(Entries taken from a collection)
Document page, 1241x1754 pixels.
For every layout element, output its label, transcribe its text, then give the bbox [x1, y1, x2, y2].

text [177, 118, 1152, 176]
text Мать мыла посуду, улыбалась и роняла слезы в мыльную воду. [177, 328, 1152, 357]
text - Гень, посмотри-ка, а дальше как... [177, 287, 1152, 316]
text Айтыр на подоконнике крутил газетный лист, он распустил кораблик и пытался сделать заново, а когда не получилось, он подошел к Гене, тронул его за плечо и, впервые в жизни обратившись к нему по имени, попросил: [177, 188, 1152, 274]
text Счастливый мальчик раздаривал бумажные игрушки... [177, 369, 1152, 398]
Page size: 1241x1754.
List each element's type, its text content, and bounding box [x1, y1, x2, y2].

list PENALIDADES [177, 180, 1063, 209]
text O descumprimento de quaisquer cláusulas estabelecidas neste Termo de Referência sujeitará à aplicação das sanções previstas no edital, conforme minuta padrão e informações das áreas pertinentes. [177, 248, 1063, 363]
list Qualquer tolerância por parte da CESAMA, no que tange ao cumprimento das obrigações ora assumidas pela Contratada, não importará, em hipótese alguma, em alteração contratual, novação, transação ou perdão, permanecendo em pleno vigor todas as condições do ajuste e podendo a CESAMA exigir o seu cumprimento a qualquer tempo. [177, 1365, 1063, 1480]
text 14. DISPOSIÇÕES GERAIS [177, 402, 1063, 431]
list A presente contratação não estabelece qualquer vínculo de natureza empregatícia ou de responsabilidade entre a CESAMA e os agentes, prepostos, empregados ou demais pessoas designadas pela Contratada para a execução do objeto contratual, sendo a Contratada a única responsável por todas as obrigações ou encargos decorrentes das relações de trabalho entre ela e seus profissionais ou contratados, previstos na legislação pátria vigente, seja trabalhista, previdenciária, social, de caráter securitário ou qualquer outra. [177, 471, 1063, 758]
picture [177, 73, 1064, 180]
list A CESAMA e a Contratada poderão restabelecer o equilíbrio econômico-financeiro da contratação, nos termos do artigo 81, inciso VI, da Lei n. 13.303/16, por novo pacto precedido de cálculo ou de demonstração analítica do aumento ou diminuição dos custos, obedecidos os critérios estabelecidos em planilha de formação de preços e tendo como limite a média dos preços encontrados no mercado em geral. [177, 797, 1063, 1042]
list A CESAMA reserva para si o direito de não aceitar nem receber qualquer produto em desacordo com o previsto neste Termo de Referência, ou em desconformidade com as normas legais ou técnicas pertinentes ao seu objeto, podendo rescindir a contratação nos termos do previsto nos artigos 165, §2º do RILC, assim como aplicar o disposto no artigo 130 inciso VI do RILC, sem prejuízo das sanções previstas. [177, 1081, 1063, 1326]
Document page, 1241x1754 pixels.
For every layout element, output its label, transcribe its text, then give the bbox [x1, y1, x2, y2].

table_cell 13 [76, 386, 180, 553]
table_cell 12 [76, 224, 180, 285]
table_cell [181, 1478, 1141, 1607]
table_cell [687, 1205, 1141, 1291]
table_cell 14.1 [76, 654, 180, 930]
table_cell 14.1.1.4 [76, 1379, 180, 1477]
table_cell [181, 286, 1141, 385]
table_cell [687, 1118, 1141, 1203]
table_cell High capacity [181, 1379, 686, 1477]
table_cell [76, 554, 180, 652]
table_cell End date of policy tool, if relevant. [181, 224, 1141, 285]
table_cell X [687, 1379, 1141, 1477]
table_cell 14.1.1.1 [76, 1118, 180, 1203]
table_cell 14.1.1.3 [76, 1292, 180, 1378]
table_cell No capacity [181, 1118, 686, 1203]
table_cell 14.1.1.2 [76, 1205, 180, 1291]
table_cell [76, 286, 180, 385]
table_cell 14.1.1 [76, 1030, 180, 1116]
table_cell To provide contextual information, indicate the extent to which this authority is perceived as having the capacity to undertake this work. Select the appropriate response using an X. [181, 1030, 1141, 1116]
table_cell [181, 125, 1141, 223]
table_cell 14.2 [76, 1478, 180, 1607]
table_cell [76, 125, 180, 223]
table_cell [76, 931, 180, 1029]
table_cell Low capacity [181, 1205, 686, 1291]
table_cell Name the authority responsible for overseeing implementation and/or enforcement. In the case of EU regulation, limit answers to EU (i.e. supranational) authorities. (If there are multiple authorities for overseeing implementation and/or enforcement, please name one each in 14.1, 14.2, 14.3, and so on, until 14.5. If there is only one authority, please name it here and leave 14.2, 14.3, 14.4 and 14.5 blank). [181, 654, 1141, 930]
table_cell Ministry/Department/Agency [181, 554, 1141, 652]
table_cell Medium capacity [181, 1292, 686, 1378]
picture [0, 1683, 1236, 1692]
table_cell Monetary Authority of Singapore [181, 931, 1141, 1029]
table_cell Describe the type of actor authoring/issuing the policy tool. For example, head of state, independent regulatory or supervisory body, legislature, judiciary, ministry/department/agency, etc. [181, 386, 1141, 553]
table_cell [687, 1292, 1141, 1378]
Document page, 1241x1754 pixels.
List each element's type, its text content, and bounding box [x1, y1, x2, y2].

WHAT THE TASK REQUIRES: All of the data must be written out again, exactly as it stands.

ANSWER TO THE EXERCISE:
Document page, 1241x1754 pixels.
For every layout element, output its label, transcribe its text, then give the bbox [x1, y1, x2, y2].

text [177, 118, 1152, 176]
text Мать мыла посуду, улыбалась и роняла слезы в мыльную воду. [177, 328, 1152, 357]
text - Гень, посмотри-ка, а дальше как... [177, 287, 1152, 316]
text Айтыр на подоконнике крутил газетный лист, он распустил кораблик и пытался сделать заново, а когда не получилось, он подошел к Гене, тронул его за плечо и, впервые в жизни обратившись к нему по имени, попросил: [177, 188, 1152, 274]
text Счастливый мальчик раздаривал бумажные игрушки... [177, 369, 1152, 398]
Page size: 1241x1754.
List each element's type, its text content, and bounding box [x1, y1, x2, y2].

list PENALIDADES [177, 180, 1063, 209]
text O descumprimento de quaisquer cláusulas estabelecidas neste Termo de Referência sujeitará à aplicação das sanções previstas no edital, conforme minuta padrão e informações das áreas pertinentes. [177, 248, 1063, 363]
list Qualquer tolerância por parte da CESAMA, no que tange ao cumprimento das obrigações ora assumidas pela Contratada, não importará, em hipótese alguma, em alteração contratual, novação, transação ou perdão, permanecendo em pleno vigor todas as condições do ajuste e podendo a CESAMA exigir o seu cumprimento a qualquer tempo. [177, 1365, 1063, 1480]
text 14. DISPOSIÇÕES GERAIS [177, 402, 1063, 431]
list A presente contratação não estabelece qualquer vínculo de natureza empregatícia ou de responsabilidade entre a CESAMA e os agentes, prepostos, empregados ou demais pessoas designadas pela Contratada para a execução do objeto contratual, sendo a Contratada a única responsável por todas as obrigações ou encargos decorrentes das relações de trabalho entre ela e seus profissionais ou contratados, previstos na legislação pátria vigente, seja trabalhista, previdenciária, social, de caráter securitário ou qualquer outra. [177, 471, 1063, 758]
picture [177, 73, 1064, 180]
list A CESAMA e a Contratada poderão restabelecer o equilíbrio econômico-financeiro da contratação, nos termos do artigo 81, inciso VI, da Lei n. 13.303/16, por novo pacto precedido de cálculo ou de demonstração analítica do aumento ou diminuição dos custos, obedecidos os critérios estabelecidos em planilha de formação de preços e tendo como limite a média dos preços encontrados no mercado em geral. [177, 797, 1063, 1042]
list A CESAMA reserva para si o direito de não aceitar nem receber qualquer produto em desacordo com o previsto neste Termo de Referência, ou em desconformidade com as normas legais ou técnicas pertinentes ao seu objeto, podendo rescindir a contratação nos termos do previsto nos artigos 165, §2º do RILC, assim como aplicar o disposto no artigo 130 inciso VI do RILC, sem prejuízo das sanções previstas. [177, 1081, 1063, 1326]
Document page, 1241x1754 pixels.
For every layout element, output its label, transcribe its text, then give the bbox [x1, y1, x2, y2].

table_cell 13 [76, 386, 180, 553]
table_cell 12 [76, 224, 180, 285]
table_cell [181, 1478, 1141, 1607]
table_cell [687, 1205, 1141, 1291]
table_cell 14.1 [76, 654, 180, 930]
table_cell 14.1.1.4 [76, 1379, 180, 1477]
table_cell [181, 286, 1141, 385]
table_cell [687, 1118, 1141, 1203]
table_cell High capacity [181, 1379, 686, 1477]
table_cell [76, 554, 180, 652]
table_cell End date of policy tool, if relevant. [181, 224, 1141, 285]
table_cell X [687, 1379, 1141, 1477]
table_cell 14.1.1.1 [76, 1118, 180, 1203]
table_cell 14.1.1.3 [76, 1292, 180, 1378]
table_cell No capacity [181, 1118, 686, 1203]
table_cell 14.1.1.2 [76, 1205, 180, 1291]
table_cell [76, 286, 180, 385]
table_cell 14.1.1 [76, 1030, 180, 1116]
table_cell To provide contextual information, indicate the extent to which this authority is perceived as having the capacity to undertake this work. Select the appropriate response using an X. [181, 1030, 1141, 1116]
table_cell [181, 125, 1141, 223]
table_cell 14.2 [76, 1478, 180, 1607]
table_cell [76, 125, 180, 223]
table_cell [76, 931, 180, 1029]
table_cell Low capacity [181, 1205, 686, 1291]
table_cell Name the authority responsible for overseeing implementation and/or enforcement. In the case of EU regulation, limit answers to EU (i.e. supranational) authorities. (If there are multiple authorities for overseeing implementation and/or enforcement, please name one each in 14.1, 14.2, 14.3, and so on, until 14.5. If there is only one authority, please name it here and leave 14.2, 14.3, 14.4 and 14.5 blank). [181, 654, 1141, 930]
table_cell Ministry/Department/Agency [181, 554, 1141, 652]
table_cell Medium capacity [181, 1292, 686, 1378]
picture [0, 1683, 1236, 1692]
table_cell Monetary Authority of Singapore [181, 931, 1141, 1029]
table_cell Describe the type of actor authoring/issuing the policy tool. For example, head of state, independent regulatory or supervisory body, legislature, judiciary, ministry/department/agency, etc. [181, 386, 1141, 553]
table_cell [687, 1292, 1141, 1378]
Document page, 1241x1754 pixels.
List each element's type, its text content, and bounding box [x1, y1, x2, y2].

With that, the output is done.